Sunday, August 13, 2006

Fee, Fie, Foe, Fum

My mother's great grandfather, Michael Steele, married a woman named Charlotte Stradley, the daughter of a man who described himself as a "physician" in the 1850 census for Wabash, Indiana. That would be my great great great grandfather, Dr. Daniel W. Stradley. His grandfather came to America from England around the time of the Revolution and settled in Baltimore. Charlotte Stradley is the first ancestor I know of who was not either of German or Pennsylvania Dutch descent.

I recently located biographical records for her brothers, Dr. Ayres Stradley and Dr. Daniel N. Stradley, who both practiced medicine in and around Denver, Colorado at the dawn of the 20th century. The brothers attributed much of their expertise in medicine to training they had received from their father while growing up in Wabash. But they also cited lectures they had attended at established medical schools and apprenticeships they had served under the tutelage of other respected medical practitioners.

I try to imagine the frontier medicine practiced by this ancestor of mine, first in Zanesville, Ohio and then at age 35 in Wabash from 1849 on, where he spent the last forty-five years of his life, but I find it's quite a leap. Medical science made huge strides in his lifetime.

Born in 1815, it's not clear from his sons' accounts if he began life on the eastern seaboard in Baltimore or if his parents had by then already moved west to Ohio. Dr. Stradley's wife was also of English descent. Ayres Stradley III described his mother's father, Abner Bell, as a "hero of the War of 1812" and as a "minister of the gospel" .... "connected with the Methodist Episcopal Church." Ohio was certainly still very much life on the frontier in 1815, but much less precariously so after the War of 1812.

The Stradleys couldn't have picked a more interesting or exciting time to move to Wabash. The town was the last stop going up river before the series of more than a dozen locks along the Wabash and Erie canal connecting the headwaters of the Wabash with the headwaters of the Maumee in Fort Wayne. By 1850 a few of the packets and liners plying the canal were already powered by steam instead of mule drawn as they all had been when the canal first opened for business in 1835.

The Wabash and Erie meant that cargo and passengers could be moved entirely by boat between Lake Erie and any of the cities on the Mississippi, the Ohio or the Gulf of Mexico without braving the waves of the Atlantic. Canal boats could travel from Toledo on Lake Erie to Evansville on the Ohio near the junction with the Mississippi in about eight days. The canal era was to American transportation what the word processing and fax era is to the internet. Wholly obsolete in only four decades, the canal was George Washington's great dream of American progress. As a federally funded public works project, it was the 19th century's Hoover Dam.

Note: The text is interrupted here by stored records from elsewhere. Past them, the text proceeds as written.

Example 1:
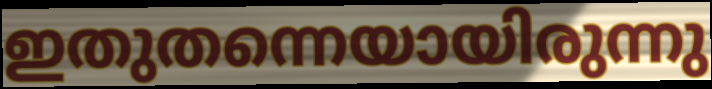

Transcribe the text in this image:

ഇതുതന്നെയായിരുന്നു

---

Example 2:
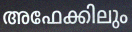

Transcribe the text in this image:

അഫേക്കിലും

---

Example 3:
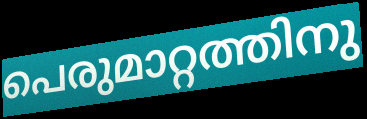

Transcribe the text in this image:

പെരുമാറ്റത്തിനു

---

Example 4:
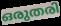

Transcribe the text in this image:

ഒരുതരി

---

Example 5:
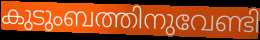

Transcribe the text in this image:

കുടുംബത്തിനുവേണ്ടി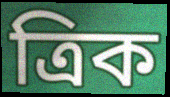
ত্রিকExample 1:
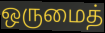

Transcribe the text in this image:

ஒருமைத்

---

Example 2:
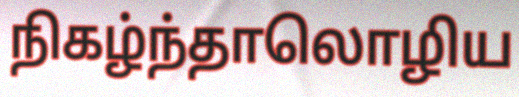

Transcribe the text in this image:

நிகழ்ந்தாலொழிய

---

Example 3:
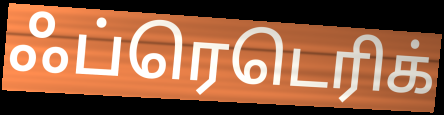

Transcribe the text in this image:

ஃப்ரெடெரிக்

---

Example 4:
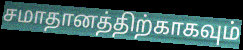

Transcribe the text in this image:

சமாதானத்திற்காகவும்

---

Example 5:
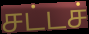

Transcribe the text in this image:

சட்டச்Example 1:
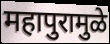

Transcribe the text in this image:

महापुरामुळे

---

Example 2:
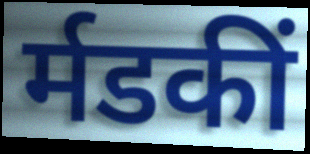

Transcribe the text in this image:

र्मडकीं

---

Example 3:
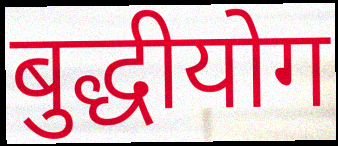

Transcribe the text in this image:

बुद्धीयोग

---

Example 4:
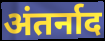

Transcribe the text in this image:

अंतर्नाद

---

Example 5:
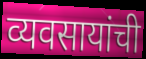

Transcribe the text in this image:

व्यवसायांचीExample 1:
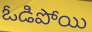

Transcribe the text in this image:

ఓడిపోయి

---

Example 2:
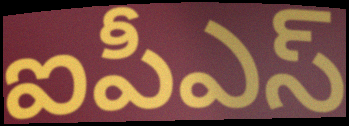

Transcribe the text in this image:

ఐపీఎస్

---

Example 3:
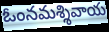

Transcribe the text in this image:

ఓంనమశ్శివాయ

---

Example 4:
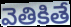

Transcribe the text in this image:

వెతికితే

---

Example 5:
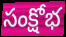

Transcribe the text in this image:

సంక్షోభ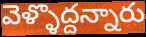
వెళ్ళొద్దన్నారు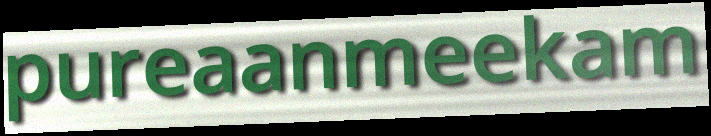
pureaanmeekamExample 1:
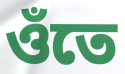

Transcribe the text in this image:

ওঁতে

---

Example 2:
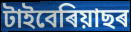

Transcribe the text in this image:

টাইবেৰিয়াছৰ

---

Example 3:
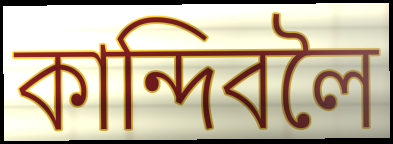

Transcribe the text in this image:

কান্দিবলৈ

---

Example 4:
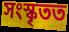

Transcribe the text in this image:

সংস্কৃতত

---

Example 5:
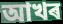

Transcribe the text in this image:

আখৰ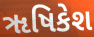
ૠષિકેશ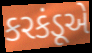
કરકંડૂએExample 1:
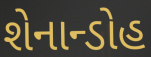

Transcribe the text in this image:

શેનાન્ડોહ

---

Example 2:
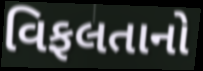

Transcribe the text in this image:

વિફલતાનો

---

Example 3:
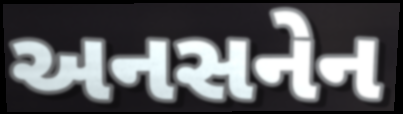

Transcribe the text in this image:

અનસનેન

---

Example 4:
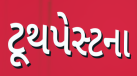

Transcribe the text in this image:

ટૂથપેસ્ટના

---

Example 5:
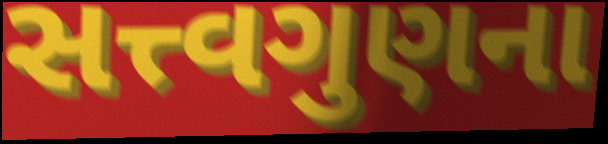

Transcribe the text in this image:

સત્ત્વગુણના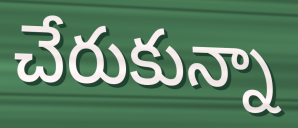
చేరుకున్నాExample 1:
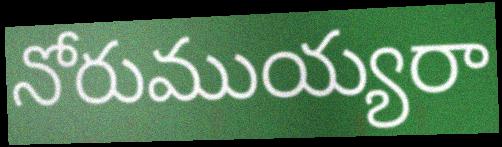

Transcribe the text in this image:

నోరుముయ్యరా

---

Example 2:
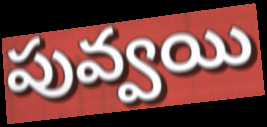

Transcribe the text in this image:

పువ్వయి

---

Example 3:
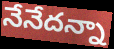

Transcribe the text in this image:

నేనేదన్నా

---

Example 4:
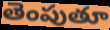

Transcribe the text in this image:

తెంపుతూ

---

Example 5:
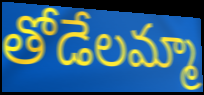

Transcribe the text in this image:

తోడేలమ్మా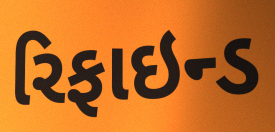
રિફાઇન્ડ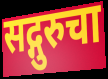
सद्गुरुचा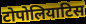
टोपोलियाटिस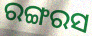
ରଙ୍ଗରସ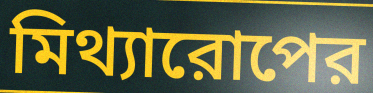
মিথ্যারোপের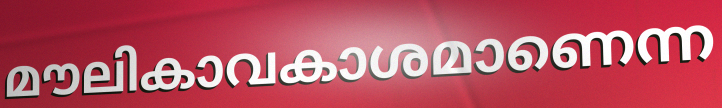
മൗലികാവകാശമാണെന്നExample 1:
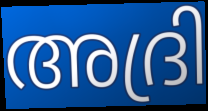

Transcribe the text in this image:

അദ്രി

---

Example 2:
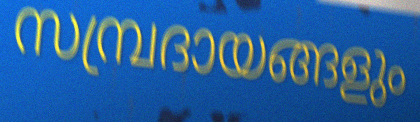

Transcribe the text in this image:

സമ്പ്രദായങ്ങളും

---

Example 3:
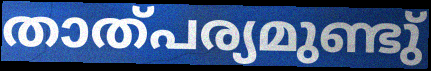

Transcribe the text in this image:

താത്പര്യമുണ്ടു്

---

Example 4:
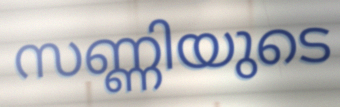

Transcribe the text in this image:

സണ്ണിയുടെ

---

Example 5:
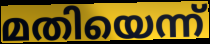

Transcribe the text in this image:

മതിയെന്ന്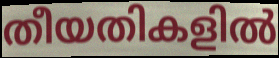
തീയതികളിൽ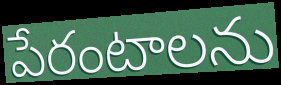
పేరంటాలను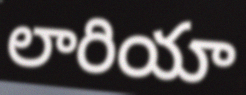
లారియా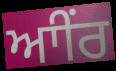
ਆੀਂਰ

The information concerning my great great great grandfather is a story in itself. I ran a Google search on the name Stradley shortly after writing my previous post about the death of Michael Steele's brother, Abraham Steele, at Andersonville. I knew that Michael Steele had married a woman whose maiden name was Stradley. The search led me to a site called Portraits and Biographical Records of Denver and Vicinity 1898. It was one of a number of books owned by Pam Rietsch, who transcribed and put them online as part of something she calls the Mardos Collection. She and her associates are active proponents of USGenNet, which apparently has made quite a bit of genealogical and historical information freely available online.

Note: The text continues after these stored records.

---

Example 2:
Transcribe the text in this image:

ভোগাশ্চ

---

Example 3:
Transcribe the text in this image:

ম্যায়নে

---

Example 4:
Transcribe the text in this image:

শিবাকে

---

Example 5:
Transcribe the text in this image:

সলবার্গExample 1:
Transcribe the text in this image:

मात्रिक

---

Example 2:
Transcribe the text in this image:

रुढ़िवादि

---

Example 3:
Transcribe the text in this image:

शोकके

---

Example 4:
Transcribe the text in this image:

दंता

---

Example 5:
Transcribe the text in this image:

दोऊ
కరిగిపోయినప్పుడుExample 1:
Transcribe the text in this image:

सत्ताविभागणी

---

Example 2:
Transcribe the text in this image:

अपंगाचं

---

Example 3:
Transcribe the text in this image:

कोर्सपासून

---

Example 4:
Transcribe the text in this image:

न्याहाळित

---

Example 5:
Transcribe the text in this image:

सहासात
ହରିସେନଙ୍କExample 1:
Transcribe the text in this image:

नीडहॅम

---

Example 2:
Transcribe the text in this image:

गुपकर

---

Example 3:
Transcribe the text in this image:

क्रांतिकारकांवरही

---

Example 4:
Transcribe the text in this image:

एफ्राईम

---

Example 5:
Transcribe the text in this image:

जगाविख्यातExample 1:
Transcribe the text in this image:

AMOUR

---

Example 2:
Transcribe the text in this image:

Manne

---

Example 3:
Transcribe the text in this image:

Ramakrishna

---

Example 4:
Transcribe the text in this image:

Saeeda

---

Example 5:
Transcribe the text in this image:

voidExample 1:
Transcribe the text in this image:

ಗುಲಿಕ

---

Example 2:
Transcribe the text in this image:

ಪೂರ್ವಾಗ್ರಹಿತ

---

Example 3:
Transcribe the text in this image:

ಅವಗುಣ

If Michael Steele's brother, Abraham, had survived his incarceration at Andersonville, he might very well have fulfilled his ambition to become a doctor. His father, Elias Steele, was married to a woman named Elizabeth Bickel. Her brother lived next door to Dr. Stradley in Wabash. When the Steele brothers moved from Ohio to South Bend, Indiana in 1864, their mother, Elizabeth, directed Michael and his oldest brother, Jeremiah, to go to Wabash and build a barn for her brother. They did. Dr. Stradley saw the barn, admired their work and asked the boys to build him a house. Michael had work to do in South Bend and couldn't stay, but Jeremiah remained in Wabash long enough to build the house for Dr. Stradley. A few years later, Charlotte moved to South Bend and married Michael.